Texte du document —

━━━━━━━━━━

L’absence de contrepartie patronale au recul des droits des travailleurs est en effet ce qui rend les APC si attractifs. La seule « garantie » imposée par les textes est un abondement à hauteur de 3 000 € du compte personnel de formation (CPF) des salariés licenciés pour avoir refusé que leur soit appliqué l’accord. En plus d’être dérisoire, cette mesure devient parfaitement cynique dans un contexte d’explosion du chômage. À côté de cela, la possibilité est ouverte de discuter, dans le préambule de l’accord, des efforts que pourraient fournir les dirigeants et les actionnaires de l’entreprise. Autant dire que ces promesses, quand elles existent, n’engagent que ceux qui y croient puisque le préambule d’un accord n’est pas contraignant.

La plasturgie -industrie du plastique- est le secteur où le patronat a été le plus offensif dans la diffusion des APC. Là où le Comité de suivi dénombre 23 APC au sein de la branche, Plastalliance, l’une des deux organisations patronales de la profession, se vante d’en avoir fait conclure 51 en proposant à ses adhérents des accords « clé en main ». Cette politique anti-ouvrière exemplaire pourrait bien être suivi dans d’autres secteurs d’activité.

━━━━━━━━━━

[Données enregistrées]
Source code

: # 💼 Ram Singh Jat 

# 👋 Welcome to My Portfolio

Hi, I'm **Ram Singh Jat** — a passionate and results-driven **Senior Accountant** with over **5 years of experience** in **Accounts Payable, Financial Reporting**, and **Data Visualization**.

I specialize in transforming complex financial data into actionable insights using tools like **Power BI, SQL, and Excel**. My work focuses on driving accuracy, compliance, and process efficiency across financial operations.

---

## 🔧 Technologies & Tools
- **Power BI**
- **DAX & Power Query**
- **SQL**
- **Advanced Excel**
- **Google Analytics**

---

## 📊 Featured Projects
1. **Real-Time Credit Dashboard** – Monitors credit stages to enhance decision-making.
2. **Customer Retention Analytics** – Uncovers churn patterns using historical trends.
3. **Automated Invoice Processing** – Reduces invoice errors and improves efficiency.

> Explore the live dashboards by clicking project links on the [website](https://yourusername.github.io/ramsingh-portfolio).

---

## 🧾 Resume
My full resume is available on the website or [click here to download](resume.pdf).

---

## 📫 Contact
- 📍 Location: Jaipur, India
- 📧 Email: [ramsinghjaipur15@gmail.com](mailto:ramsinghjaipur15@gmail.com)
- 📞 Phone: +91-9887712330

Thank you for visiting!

━━━━━━━━━━

Exercice 1 —
Recopiez à l'identique le passage du texte sur les APC qui va de « L’absence de contrepartie » jusqu'à « n’est pas contraignant. ».
Exercice 2 —
Prolongez, s'il vous plaît, le texte sur les APC à partir de sa dernière phrase.

Corrigé 1 —
L’absence de contrepartie patronale au recul des droits des travailleurs est en effet ce qui rend les APC si attractifs. La seule « garantie » imposée par les textes est un abondement à hauteur de 3 000 € du compte personnel de formation (CPF) des salariés licenciés pour avoir refusé que leur soit appliqué l’accord. En plus d’être dérisoire, cette mesure devient parfaitement cynique dans un contexte d’explosion du chômage. À côté de cela, la possibilité est ouverte de discuter, dans le préambule de l’accord, des efforts que pourraient fournir les dirigeants et les actionnaires de l’entreprise. Autant dire que ces promesses, quand elles existent, n’engagent que ceux qui y croient puisque le préambule d’un accord n’est pas contraignant.

Corrigé 2 —
Enfin, si un seul argument devait suffire à invalider le discours présentant les APC comme des sacrifices nécessaires dans un contexte économique dégradé, c’est la durée de ces accords conclus à près de 75 % pour une durée indéterminée. Il ne s’agit donc même pas d’un effort temporaire demandé aux travailleurs mais bien d’une reconfiguration durable des relations de travail en faveur du patronat.
Espérer un « retour à la normale » une fois passées les turbulences économiques déclenchées par la crise sanitaire est illusoire. L’État et le patronat avancent ensemble pour reconfigurer les conditions d’emploi et rétablir les taux de profit. Les APC, aux côtés du chômage partiel de longue durée et les licenciements massifs dans le cadre de plans de « sauvegarde de l’emploi », sont l’un des outils qui seront utilisés dans les prochains mois pour redéfinir les conditions de l’exploitation capitaliste en France.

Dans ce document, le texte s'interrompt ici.